### DATASET CONTENT
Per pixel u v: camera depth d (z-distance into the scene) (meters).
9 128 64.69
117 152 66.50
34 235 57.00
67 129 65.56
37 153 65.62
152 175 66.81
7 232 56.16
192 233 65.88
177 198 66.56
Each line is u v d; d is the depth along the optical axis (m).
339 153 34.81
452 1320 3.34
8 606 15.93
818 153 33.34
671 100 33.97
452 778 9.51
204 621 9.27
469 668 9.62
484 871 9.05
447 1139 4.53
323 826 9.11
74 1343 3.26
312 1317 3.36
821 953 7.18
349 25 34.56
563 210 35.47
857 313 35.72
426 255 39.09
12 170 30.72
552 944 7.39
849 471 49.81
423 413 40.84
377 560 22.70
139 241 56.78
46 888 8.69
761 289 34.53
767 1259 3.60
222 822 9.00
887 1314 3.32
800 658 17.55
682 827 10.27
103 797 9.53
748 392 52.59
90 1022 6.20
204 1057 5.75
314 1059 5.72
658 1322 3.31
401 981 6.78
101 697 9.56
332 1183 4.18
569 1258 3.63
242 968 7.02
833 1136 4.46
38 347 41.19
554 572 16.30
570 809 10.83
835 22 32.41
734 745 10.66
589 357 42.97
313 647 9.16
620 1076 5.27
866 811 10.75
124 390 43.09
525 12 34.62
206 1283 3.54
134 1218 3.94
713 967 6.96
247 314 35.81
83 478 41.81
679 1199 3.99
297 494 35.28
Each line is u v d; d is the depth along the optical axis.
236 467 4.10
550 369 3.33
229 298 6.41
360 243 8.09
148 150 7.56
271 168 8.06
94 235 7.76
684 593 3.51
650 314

### EXERCISE DIRECTIONS
Where a line above contains the word "optical", show that line.

### THE ANSWER
Each line is u v d; d is the depth along the optical axis (m).
Each line is u v d; d is the depth along the optical axis.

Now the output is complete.